- Born: 16 February 1892 Leeds, West Riding of Yorkshire
- Died: 6 July 1964 (aged 72) Dagenham, Essex
- Allegiance: United Kingdom
- Branch: British Army
- Rank: Sergeant
- Unit: The King's Own Yorkshire Light Infantry
- Conflicts: World War I
- Awards: Victoria Cross Military Medal Order of Leopold (with palm)

= Laurence Calvert =

English Victoria Cross recipient (1892–1964)

Laurence Calvert (16 February 1892 - 6 July 1964) was an English recipient of the Victoria Cross, the highest and most prestigious award for gallantry in the face of the enemy that can be awarded to British and Commonwealth forces.

Calvert was 26 years old, and a sergeant in the 5th Battalion, King's Own Yorkshire Light Infantry, British Army during the First World War when, on 12 September 1918 at Havrincourt, France, at the Battle of Havrincourt, the following deed took place for which he was awarded the VC. The full citation was published in a supplement to the London Gazette of 12 November 1918 (dated 15 November 1918):

War Office, 15th November, 1918.

His Majesty the KING has been graciously pleased to approve of the award of the Victoria Cross to the undermentioned Officers, Noncommissioned Officers and Men: —

[...]

No. 240194 Sgt.
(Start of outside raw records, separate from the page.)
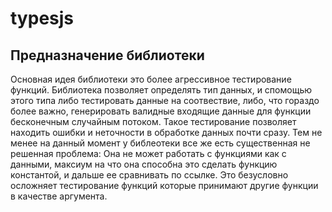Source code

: # typesjs
## Предназначение библиотеки
Основная идея библиотеки это более агрессивное тестирование функций.
Библиотека позволяет определять тип данных, и спомощью этого типа либо тестировать данные на соотвествие,
 либо, что гораздо более важно, генерировать валидные входящие данные для функции бесконечным случайным потоком.
Такое тестирование позволяет находить ошибки и неточности в обработке данных почти сразу.
Тем не менее на данный момент у библеотеки все же есть существенная не решенная проблема:
Она не может работать с функциями как с данными,
 максиум на что она способна это сделать функцию константой, и дальше ее сравнивать по ссылке.
 Это безусловно осложняет тестирование функций которые принимают другие функции в качестве аргумента.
Laurence Calvert, M.M.. K.O.Y.L.I. (Conisbro').

For most conspicuous bravery and devotion to duty in attack when the success of the operation was rendered doubtful owing, to severe enfilade machine-gun fire. Alone and single-handed Sjt. Calvert, rushing forward against the machine-gun team, bayoneted three and shot four.

His valour and determination in capturing single-handed two machine guns and killing the crews thereof enabled the ultimate objective to be won. His personal gallantry inspired all ranks.

He was also awarded the Military Medal (MM), and the Belgian Order of Leopold (with palm), in the grade of Chevalier.

A high school owned by Cockburn MAT in Leeds was opened in 2021 and named after him due to him going to Cockburn School at the time of his pre adult years. The school is called Cockburn Laurence Calvert Academy.

==The Medal==
His VC is on display in the Lord Ashcroft Gallery at the Imperial War Museum, London.